Canadian Packaging

Settling Scores

By George Guidoni, Editor   

Sustainability PAC Packaging Scorecard Walmart

“We take waste reduction very seriously,” he said, “because at the end of the day that’s savings that we can pass into lower prices for our customers.”
Citing Walmart’s own customer surveys, MacNaughton said that Canadian consumers are perfectly willing to purchase environmentally-preferred products, such as Walmart’s own For the Greener Good product range, but not if it entails paying an extra price premium for them.
“So it is our shared burden to figure out, as a team, how to delight our customers,” MacNaughton said, “while at the same time helping to save the planet.”

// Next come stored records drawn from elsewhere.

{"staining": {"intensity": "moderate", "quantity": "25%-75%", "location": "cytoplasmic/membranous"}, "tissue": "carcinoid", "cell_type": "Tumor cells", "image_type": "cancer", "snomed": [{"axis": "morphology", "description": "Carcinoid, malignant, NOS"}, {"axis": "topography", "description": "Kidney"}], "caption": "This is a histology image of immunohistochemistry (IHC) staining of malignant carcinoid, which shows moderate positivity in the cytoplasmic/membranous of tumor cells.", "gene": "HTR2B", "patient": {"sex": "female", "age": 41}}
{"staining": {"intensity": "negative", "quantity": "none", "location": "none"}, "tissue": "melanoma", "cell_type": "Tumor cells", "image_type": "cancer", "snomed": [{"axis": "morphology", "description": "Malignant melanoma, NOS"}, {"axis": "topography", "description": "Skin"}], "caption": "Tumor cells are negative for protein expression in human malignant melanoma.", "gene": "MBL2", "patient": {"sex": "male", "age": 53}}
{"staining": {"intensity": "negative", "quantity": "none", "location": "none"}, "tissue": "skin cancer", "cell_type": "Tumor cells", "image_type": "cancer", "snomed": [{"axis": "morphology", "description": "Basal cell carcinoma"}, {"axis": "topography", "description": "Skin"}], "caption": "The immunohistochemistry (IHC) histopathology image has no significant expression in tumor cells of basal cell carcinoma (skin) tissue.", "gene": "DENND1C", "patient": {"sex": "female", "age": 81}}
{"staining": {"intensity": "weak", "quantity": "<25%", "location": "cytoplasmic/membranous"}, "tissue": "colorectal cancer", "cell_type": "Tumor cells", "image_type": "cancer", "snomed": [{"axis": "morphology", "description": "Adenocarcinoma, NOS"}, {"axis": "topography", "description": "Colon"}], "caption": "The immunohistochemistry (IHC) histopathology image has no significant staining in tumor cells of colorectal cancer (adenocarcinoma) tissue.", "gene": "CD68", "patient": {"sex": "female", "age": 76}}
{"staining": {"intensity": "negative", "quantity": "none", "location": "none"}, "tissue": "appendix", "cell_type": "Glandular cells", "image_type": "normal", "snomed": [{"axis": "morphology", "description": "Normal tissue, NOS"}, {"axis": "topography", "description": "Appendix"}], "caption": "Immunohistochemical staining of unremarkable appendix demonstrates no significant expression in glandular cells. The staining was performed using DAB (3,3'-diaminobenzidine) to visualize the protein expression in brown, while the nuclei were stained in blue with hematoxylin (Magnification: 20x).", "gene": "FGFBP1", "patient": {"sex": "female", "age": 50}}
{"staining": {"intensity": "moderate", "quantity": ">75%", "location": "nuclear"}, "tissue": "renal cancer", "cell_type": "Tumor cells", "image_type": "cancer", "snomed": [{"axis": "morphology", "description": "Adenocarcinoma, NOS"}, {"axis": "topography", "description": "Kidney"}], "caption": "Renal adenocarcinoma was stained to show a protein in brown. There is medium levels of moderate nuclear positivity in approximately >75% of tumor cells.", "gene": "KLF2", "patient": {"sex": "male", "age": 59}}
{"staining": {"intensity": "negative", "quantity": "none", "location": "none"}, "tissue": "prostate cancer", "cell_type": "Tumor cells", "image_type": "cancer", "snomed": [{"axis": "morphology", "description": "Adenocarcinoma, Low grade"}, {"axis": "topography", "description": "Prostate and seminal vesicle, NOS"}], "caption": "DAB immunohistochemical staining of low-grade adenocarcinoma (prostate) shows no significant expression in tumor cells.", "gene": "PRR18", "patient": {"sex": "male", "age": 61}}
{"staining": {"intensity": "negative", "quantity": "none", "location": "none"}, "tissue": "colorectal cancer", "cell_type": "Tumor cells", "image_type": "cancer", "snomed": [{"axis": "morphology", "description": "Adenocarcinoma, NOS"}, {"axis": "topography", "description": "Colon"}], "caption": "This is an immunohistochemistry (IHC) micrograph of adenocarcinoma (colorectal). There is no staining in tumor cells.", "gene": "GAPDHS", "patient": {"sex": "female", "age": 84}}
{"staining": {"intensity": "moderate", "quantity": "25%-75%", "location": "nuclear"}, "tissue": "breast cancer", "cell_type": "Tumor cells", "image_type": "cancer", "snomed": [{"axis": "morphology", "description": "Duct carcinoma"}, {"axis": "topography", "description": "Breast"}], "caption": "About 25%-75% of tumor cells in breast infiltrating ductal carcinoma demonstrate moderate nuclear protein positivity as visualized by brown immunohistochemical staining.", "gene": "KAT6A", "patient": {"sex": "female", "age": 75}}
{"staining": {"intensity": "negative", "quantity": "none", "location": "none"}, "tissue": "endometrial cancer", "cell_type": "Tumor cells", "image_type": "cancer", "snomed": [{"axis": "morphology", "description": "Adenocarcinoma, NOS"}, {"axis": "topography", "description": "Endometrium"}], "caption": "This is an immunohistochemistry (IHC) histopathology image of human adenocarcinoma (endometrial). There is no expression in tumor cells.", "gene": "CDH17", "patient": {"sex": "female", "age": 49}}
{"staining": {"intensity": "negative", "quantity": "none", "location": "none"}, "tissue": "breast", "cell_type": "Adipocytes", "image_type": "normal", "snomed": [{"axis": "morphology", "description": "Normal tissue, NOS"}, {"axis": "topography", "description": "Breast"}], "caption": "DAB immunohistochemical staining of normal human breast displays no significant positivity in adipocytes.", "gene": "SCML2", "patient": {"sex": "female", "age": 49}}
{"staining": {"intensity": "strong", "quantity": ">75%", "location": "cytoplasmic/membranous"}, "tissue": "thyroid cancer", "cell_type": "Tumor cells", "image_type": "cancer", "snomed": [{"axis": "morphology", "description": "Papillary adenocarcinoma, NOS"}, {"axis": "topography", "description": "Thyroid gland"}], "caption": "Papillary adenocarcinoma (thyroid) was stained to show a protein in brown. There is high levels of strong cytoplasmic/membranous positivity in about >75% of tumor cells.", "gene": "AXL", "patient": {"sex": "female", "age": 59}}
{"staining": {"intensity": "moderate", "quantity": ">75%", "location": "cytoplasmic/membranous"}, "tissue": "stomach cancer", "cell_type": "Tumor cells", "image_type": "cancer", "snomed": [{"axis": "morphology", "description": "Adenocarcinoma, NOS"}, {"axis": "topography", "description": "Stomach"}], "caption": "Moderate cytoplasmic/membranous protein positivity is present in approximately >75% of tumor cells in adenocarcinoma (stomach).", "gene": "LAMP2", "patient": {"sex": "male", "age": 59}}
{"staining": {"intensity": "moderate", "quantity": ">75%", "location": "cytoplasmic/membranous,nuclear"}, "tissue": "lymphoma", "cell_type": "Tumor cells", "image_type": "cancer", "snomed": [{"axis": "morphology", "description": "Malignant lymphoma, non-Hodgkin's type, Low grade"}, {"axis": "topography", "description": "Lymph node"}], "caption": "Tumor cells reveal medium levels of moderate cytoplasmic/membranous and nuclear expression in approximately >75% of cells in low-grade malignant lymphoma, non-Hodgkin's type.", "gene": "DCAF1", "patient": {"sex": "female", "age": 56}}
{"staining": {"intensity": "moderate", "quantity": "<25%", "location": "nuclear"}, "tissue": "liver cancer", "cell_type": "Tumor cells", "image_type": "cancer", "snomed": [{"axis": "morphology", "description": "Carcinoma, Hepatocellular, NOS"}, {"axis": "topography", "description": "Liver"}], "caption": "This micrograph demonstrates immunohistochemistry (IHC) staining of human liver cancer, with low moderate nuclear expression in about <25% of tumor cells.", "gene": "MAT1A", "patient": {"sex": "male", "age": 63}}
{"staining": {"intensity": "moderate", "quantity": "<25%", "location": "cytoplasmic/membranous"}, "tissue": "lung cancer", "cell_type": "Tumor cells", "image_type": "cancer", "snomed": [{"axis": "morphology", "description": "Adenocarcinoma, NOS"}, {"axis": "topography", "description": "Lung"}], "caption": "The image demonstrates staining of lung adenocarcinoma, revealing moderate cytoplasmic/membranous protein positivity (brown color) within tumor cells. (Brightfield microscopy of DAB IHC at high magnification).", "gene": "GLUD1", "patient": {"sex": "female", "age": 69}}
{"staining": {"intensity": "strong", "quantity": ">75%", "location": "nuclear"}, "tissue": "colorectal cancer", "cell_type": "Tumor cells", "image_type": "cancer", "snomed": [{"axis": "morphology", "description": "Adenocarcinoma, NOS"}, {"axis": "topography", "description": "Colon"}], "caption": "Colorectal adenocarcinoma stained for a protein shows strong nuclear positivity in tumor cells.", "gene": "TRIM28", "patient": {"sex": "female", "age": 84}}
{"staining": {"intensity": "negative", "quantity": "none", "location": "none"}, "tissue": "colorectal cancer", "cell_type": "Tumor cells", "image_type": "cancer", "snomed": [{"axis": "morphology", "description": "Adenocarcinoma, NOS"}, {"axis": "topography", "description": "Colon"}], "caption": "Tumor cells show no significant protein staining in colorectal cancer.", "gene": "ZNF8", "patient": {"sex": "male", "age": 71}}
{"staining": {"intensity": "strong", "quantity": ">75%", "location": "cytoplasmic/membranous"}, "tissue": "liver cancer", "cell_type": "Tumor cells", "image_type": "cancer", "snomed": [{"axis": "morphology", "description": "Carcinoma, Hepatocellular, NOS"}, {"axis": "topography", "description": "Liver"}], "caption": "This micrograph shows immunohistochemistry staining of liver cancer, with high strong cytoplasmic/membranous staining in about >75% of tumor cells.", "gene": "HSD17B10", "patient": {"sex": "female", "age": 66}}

Stressing that Walmart has implemented an exte
nsive range of capital-intensive environmental upgrades across many of its Canadian retail, distribution and supply-chain operations over the last year, MacNaughton strongly urged the Canadian CPG vendors to follow suit because the retailer is starting to approach the limits of what it can do for the environment strictly through its own internal efforts.
“The truth is that only eight per cent of Walmart’s environmental footprint comes from our own operations,” he pointed out, with the rest generated by all other activities related to its suppliers and customers.
“So no matter how big we are, how good we are, or how focused we are, we simply can’t do it alone because eight per cent of our environmental impact is all that we can affect directly,” MacNaughton stated, explaining the company’s growing emphasis on packaging reduction for all the products entering its stores.
“We won’t, and we can’t, do it alone,” asserted MacNaughton.
“We are very dependent on each other, specifically in the area of packaging, and our deadline for reducing our packaging by five per cent is coming up pretty quickly.
“I am challenging you to work together with us to provide more sustainable, more recyclable and more reusable packaging,” stated MacNaughton, echoing McGuffin’s observation that the current rate for Packaging
Scorecard
metrics compliance among Canadian suppliers is simply nowhere near good enough.
“Of all the SKUs (stock-keeping) we currently sell in our stores, only 20 per cent are part of the Scorecard today,” he reiterated, “and I need you, our suppliers and packaging partners, to help us make it 100 per cent by July 1 of this year.
“And I am not going to be a nice guy about it,” he stressed. “We need you to do it because it is very important for our business model.”
Minimizing consumer packaging waste is also vitally important to the ultimate success of ambitious waste-diversion goals set out by the provincially-operated Waste Diversion Ontario (WDO) corporation, according to the provincial Minister of Environment John Gerretsen, who once again raised the prospect of imposing the highly controversial EPR (Extended Producer Responsibility) levies on CPG brand-owners sooner rather than later—essentially requiring the industry to fund 100 per cent of the costs of administering the province’s Blue Box curbside recycling program, doubling its current 50-percent share of the burden.
“We have our own very aggressive waste diversion targets we want to achieve by 2013,” stated Gerretsen. “The people of Ontario are getting the sustainability message, and they want their government to move in the right direction.
“There is a new awareness of a shared stewardship of the environment, where everyone has to do their part to leave the legacy of clean air and pure water for our children … and the time has long passed for us to solve our problems simply by digging more and bigger holes in the ground to bury our waste.”
With Ontario residents generating an estimated one tonne of waste per person each year, “Having 13 million tonnes of waste to haul off to the landfills is simply too much,” he declared.